Apelado: ESTADO DO PIAUÍ

Procuradoria-Geral do Estado do Piauí

RELATOR(A): Desembargador AGRIMAR RODRIGUES DE ARAÚJO



EMENTA


APELAÇÃO CÍVEL. DIREITO CONSTITUCIONAL. CONCURSO PÚBLICO. ANULAÇÃO DE QUESTÕES. INEXISTÊNCIA DE ILEGALIDADES. COBRANÇA DE CONTEÚDO PREVISTO NO EDITAL.  RECURSO conhecido e  IMprovido.

1. In casu, a controvérsia cinge-se acerca da existência (ou não) de flagrante ilegalidade nas questão 15, da prova tipo “A” do concurso para o Cargo de Soldado da Polícia Militar do Piauí, que seria passível, segundo o apelante, de anulação pelo poder judiciário.
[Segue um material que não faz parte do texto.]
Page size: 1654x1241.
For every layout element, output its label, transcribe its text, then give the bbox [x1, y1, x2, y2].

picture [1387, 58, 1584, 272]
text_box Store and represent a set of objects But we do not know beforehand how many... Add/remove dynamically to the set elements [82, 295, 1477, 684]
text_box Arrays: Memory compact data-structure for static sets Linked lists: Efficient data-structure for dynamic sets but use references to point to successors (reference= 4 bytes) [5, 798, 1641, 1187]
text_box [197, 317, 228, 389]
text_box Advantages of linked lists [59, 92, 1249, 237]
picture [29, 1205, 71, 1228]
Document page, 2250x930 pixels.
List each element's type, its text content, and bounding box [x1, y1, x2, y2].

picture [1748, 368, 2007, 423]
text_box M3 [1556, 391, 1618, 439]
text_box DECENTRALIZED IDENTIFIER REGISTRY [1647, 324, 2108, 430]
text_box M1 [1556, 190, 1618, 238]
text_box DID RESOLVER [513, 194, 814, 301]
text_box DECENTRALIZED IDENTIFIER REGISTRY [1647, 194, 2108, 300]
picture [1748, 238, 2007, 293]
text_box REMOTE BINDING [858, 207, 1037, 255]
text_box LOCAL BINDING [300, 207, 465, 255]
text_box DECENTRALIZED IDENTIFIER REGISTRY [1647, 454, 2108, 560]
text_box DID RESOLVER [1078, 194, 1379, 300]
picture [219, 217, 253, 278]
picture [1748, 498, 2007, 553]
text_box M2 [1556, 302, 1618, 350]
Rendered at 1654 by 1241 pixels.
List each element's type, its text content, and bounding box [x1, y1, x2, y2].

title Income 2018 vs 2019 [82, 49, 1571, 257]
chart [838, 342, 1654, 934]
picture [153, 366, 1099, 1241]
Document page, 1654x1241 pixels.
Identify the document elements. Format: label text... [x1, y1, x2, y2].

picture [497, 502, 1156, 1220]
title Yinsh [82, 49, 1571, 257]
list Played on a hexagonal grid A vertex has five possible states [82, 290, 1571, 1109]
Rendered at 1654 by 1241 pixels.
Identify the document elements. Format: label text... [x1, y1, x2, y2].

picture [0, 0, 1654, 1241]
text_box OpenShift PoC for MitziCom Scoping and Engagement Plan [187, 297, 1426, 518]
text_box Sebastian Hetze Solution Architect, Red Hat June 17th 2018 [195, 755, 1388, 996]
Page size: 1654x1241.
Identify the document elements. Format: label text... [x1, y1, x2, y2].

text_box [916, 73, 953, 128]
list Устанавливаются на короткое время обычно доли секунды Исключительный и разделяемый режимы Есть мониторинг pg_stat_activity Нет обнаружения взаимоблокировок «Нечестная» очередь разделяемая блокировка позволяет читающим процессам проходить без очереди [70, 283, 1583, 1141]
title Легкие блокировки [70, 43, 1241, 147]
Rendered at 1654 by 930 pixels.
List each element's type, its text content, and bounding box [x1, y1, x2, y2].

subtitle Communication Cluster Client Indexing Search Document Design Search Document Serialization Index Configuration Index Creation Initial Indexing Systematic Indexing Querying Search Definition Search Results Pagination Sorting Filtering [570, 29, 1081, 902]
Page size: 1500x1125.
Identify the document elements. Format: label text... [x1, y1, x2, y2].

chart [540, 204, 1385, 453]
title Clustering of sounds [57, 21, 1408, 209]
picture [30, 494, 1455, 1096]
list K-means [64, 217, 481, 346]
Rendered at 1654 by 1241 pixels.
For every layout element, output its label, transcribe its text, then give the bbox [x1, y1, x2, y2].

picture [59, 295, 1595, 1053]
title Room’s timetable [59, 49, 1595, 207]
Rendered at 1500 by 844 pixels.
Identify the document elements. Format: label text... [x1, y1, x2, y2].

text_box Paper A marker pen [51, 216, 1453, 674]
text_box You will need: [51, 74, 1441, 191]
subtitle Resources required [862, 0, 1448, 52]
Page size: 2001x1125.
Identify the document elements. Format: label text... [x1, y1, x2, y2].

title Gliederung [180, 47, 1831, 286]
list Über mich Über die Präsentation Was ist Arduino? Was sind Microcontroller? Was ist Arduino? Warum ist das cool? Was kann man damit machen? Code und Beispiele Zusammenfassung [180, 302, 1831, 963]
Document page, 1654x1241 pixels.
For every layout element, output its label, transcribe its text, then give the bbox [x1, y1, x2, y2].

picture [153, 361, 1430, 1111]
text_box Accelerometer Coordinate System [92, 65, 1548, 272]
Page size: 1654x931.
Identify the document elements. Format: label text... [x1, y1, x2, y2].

2. No julgamento do RE 632853, o Supremo Tribunal Federal, em voto da lavra do Min. GILMAR MENDES, fixou o entendimento de que “não compete ao Poder Judiciário, no controle de legalidade, substituir a banca examinadora para avaliar respostas dadas pelos candidatos e notas a eles atribuídas”, mas, “excepcionalmente, é permitido ao Judiciário juízo de compatibilidade do conteúdo das questões do concurso com o previsto no edital do certame” (STF, Tribunal Pleno, RE 632853, Rel. Min. GILMAR MENDES, julgado em 23.04.2015, Repercussão Geral – Mérito. DJe 125, 29.06.2015).

3. Em outras palavras, de forma excepcional, havendo flagrante ilegalidade de questão objetiva ou subjetiva de prova de concurso público, bem como ausência de observância às regras previstas no Edital, a exemplo da vinculação ao conteúdo programático previsto, tem-se admitido sua anulação pelo Judiciário por ofensa ao princípio da legalidade e da vinculação ao edital. Porém, essa exceção não se subsume ao presente caso.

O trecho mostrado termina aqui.